12.8.13

Tevazuyla yaşa / Asilce Öl

“Sakın kimseye bir şey anlatmayın
Herkesi özlemeye başlıyorsunuz sonra...”

J.D.Salinger’ ın nadide romanı olan “Çavdar Tarlasında Çocuklar" benim favorim kitaplarımdan biridir. Hatta üniversite günlerime kadar en sevdiğim kitap deyip geçebiliyordum ama insan yaşlandıkça “en” leri seçme konusunda o kadar da aceleci olmuyor.

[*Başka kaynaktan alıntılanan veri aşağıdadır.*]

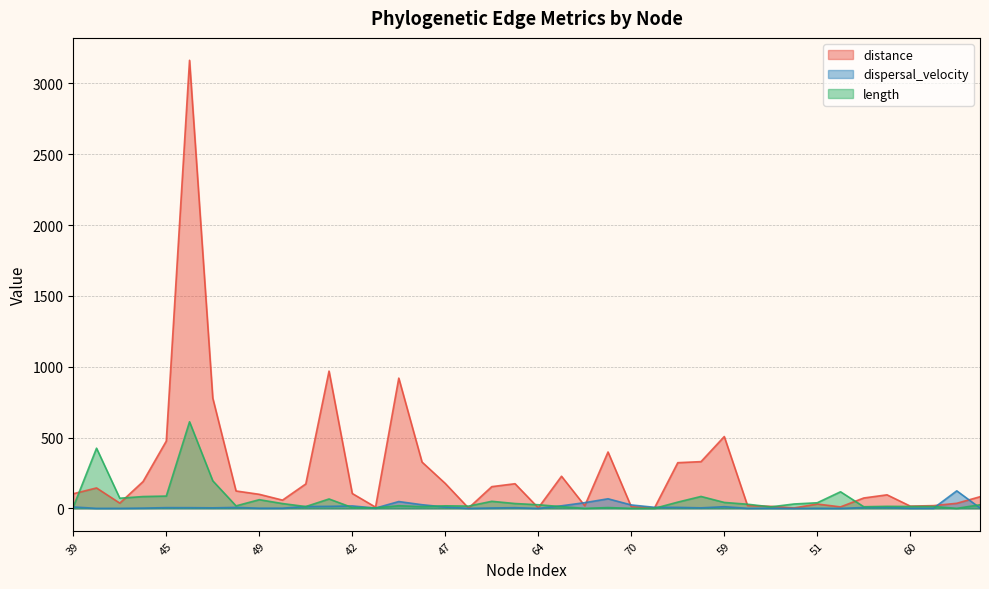

Does the chart display data point markers on the line(s)?

No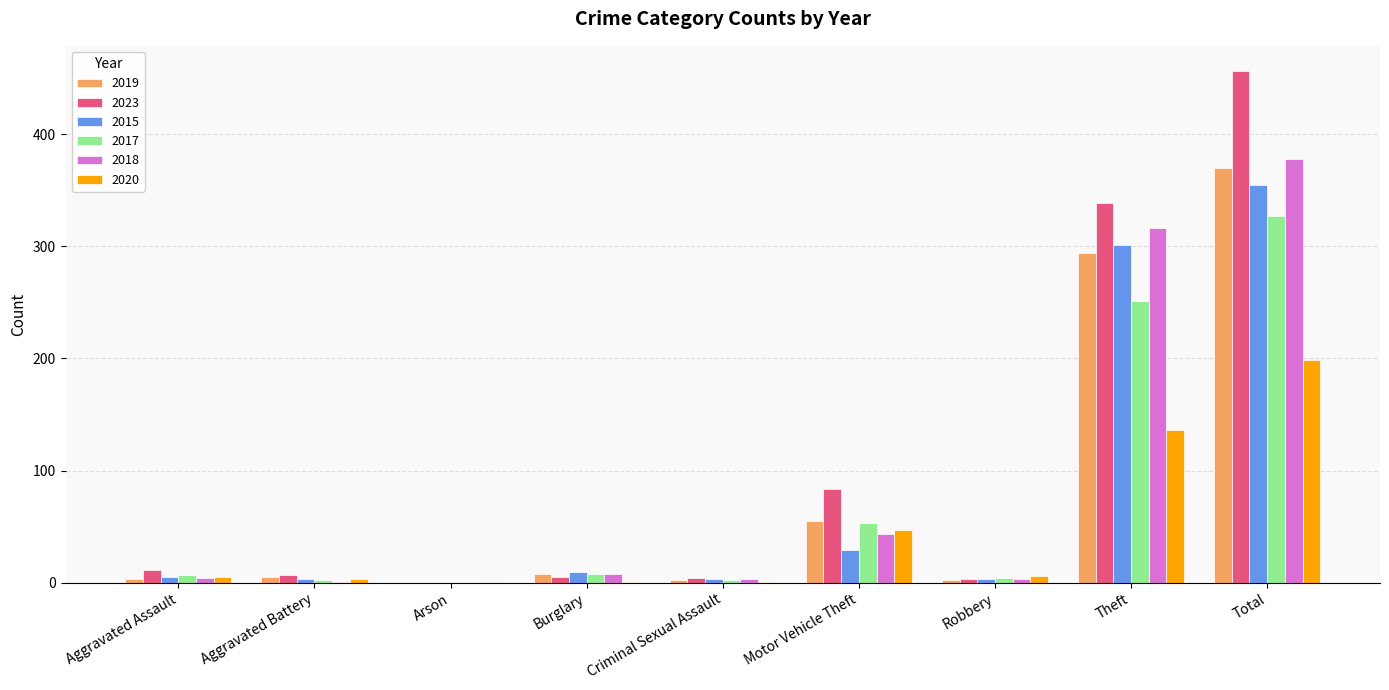

Which label corresponds to the largest value in the chart?

Total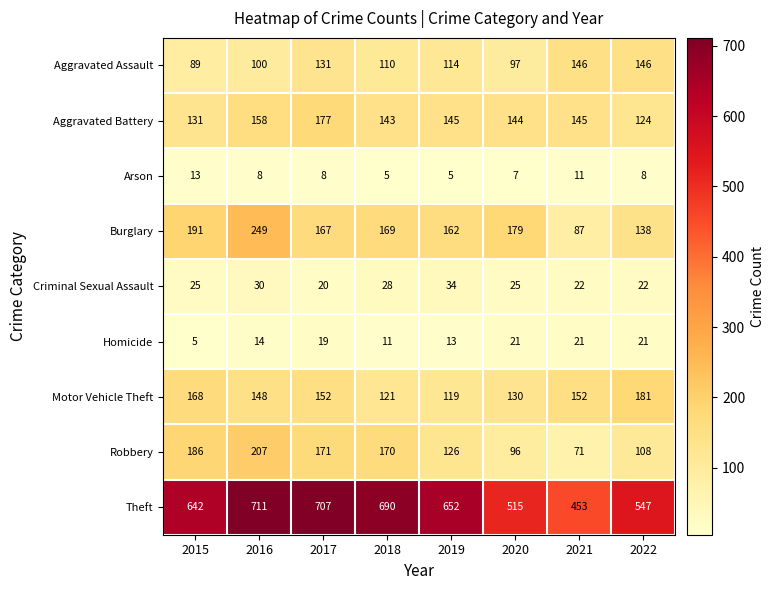

What is the minimum value shown in the chart?

5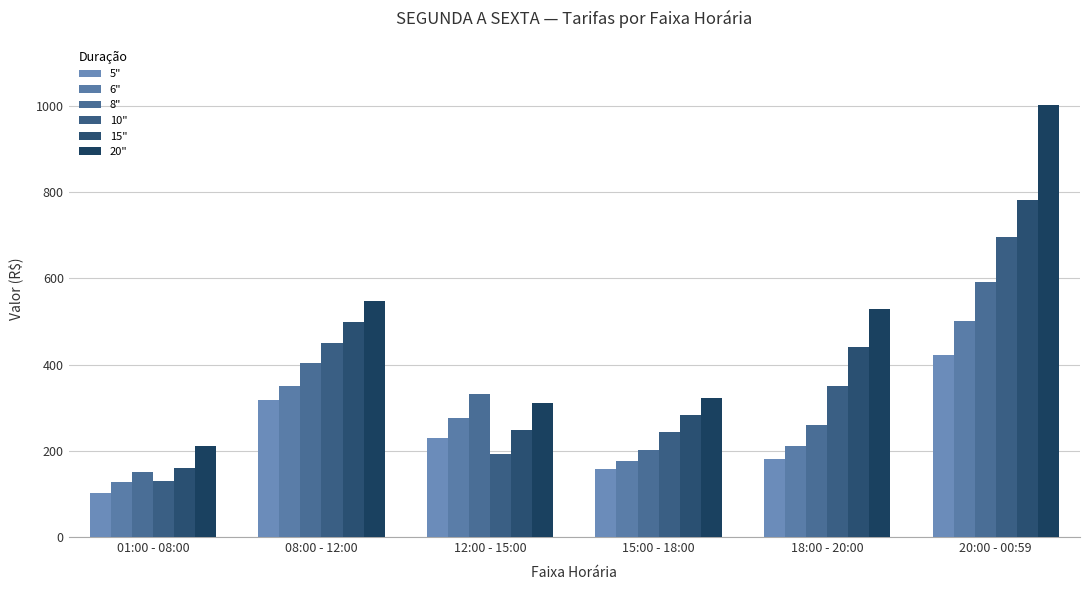

At how many categories does at least one series exceed 884?

1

Asla bir ergenin büyüme sancıları denip geçilemeyecek; aylaklığı, hayalkırıklığını, önemserken önemsemez gibi davranmayı, pembe yalanları ve en çok da yalnızlığı çok içten anlatan bir roman. Romanı her okuduğunuzda farklı bir şey hissedebiliyorsunuz, bu Salinger’ ın oldukça birikimli, müthiş duyarlı ve çok boyutlu bir yazar olmasından kaynaklanıyor. Kitabın konuşurcasına yazılmış olması onu oldukça ulaşılabilir kılarken, başından geçenleri anlatan Holden’ ın bu denli açıksözlü, yer yer acımasız ve bazen de kaderci olması insanı irkiltebiliyor. Kitapta altı çizilesi öyle çok cümle var ki tekrar tekrar okumak bu yüzden de gerekiyor. Benim hayatla ilgili hep inandığım bir şey olan, insan mecbur kalınca her şeyin üstesinden gelir mantığı yazar tarafından “Bir işi yapmadan önce nasıl bilebiliriz onu yapıp yapamayacağımızı” olarak ne güzel özetleniyor.

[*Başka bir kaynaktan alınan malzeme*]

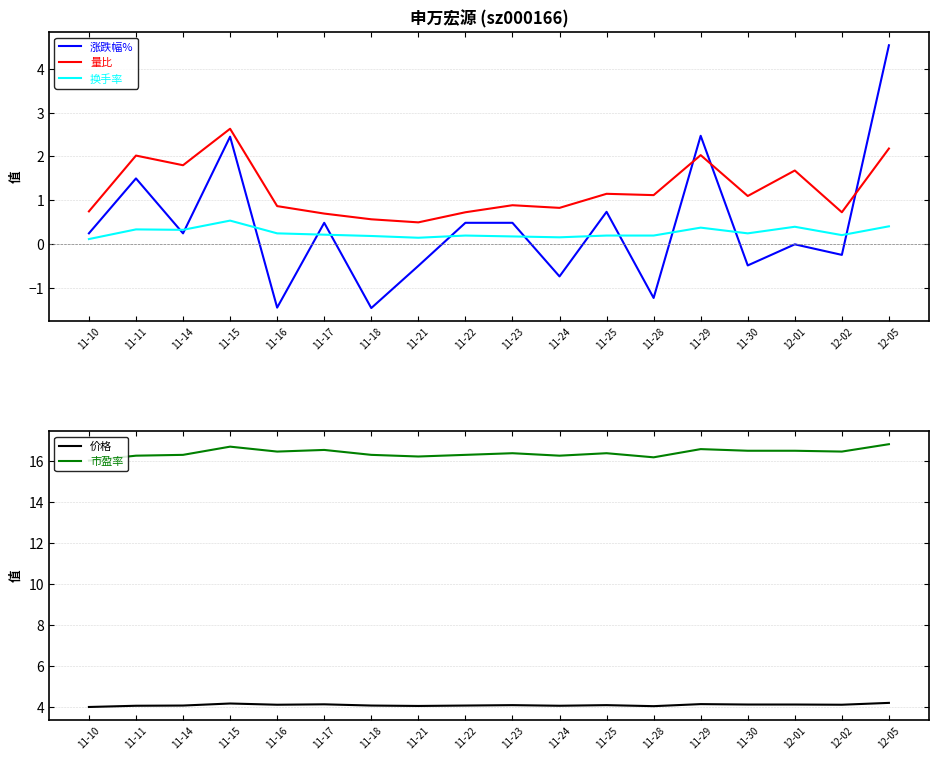

What is the approximate value of 换手率 at 11-22?

0.2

“The Catcher In the Rye” hakkında hazırlanan detaylı bir okul projesi olan videoyu da eklemeden duramam. Ama ileride filmi çekilirse Holden’a hayat kazandırmasını isteyeceğim karakter “Açlık Oyunları”’ nda oynayan Josh Hutcherson olur. Türkiye için ise şuan “Güneşi Beklerken” dizisinde oynayan Kerem Bursin olabilir.

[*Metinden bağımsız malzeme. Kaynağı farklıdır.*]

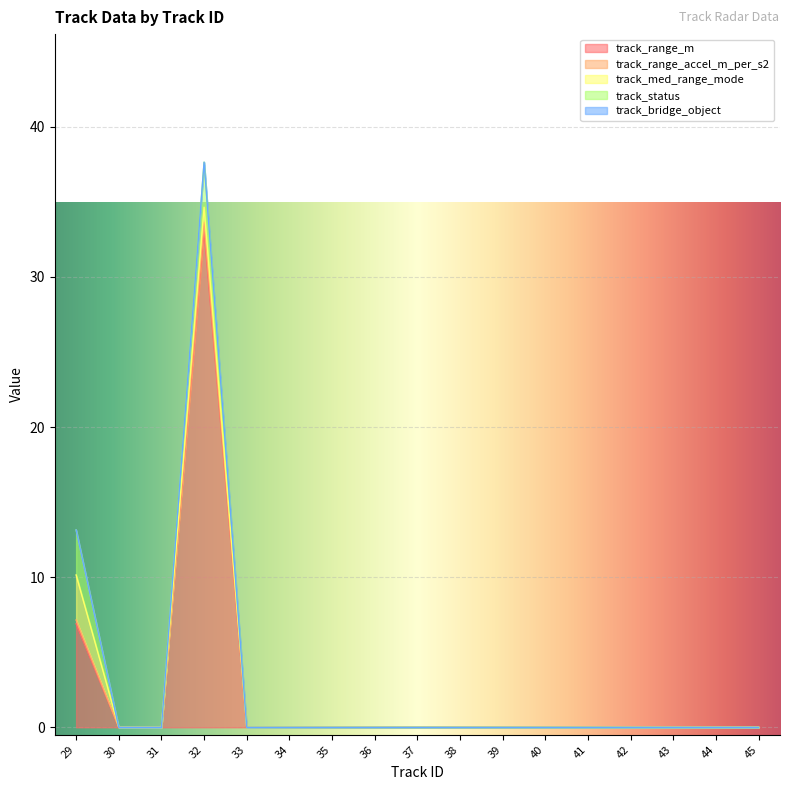

Which series has the widest spread of values?

track_range_m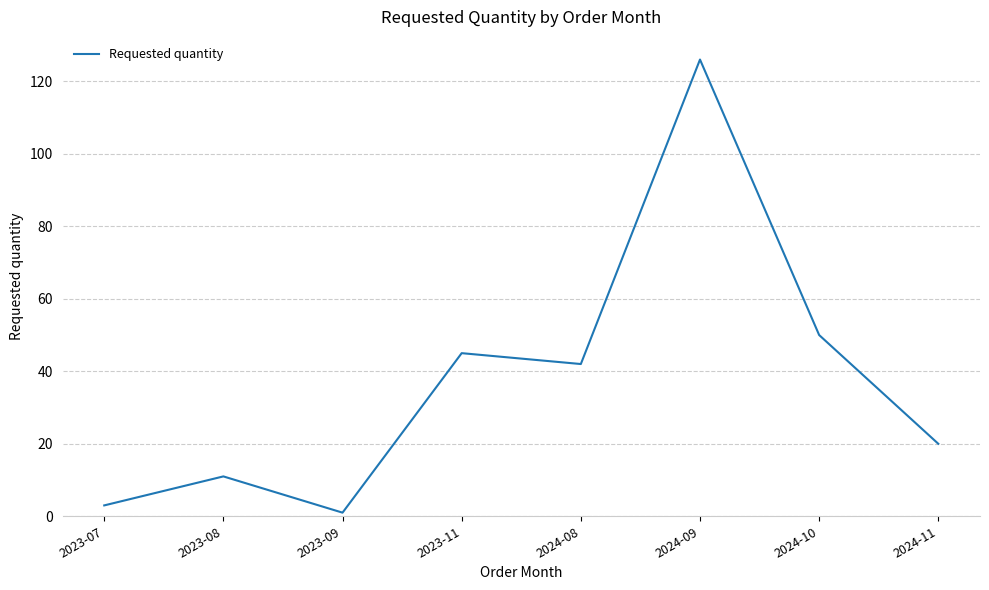

What is the difference between the second highest and second lowest values?

47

Kitapla ilgili en ilginç şeylerden biri de böyle etkileyici bir yazım dilinin günümüzde bile, kimse tarafından Salinger kadar iyi şekilde kullanılamıyor oluşu. Günlük konuşma dilinde yazılmış, bireylerin başlarından geçen maceraları anlatan pek çok kitap “bestseller” raflarında yerini alırken, “içi boş” kavramı altı çizilesi bir hal almasaydı keşke.

Maskelerinden arınmış, aklına eseni yapan ve doğrucu biriyle karşılaşmayalı çok olduysa, mutlaka öneririm “Çavdar Tarlasında Çocukları”. Sahi kış olunca bu ördekler nereye gider?

“The mark of the immature man is that he wants to die nobly for a cause, while the mark of the mature man is that he wants to live humbly for one.”


“Don’ t ever tell anybody anything. If you do, you start missing everybody.”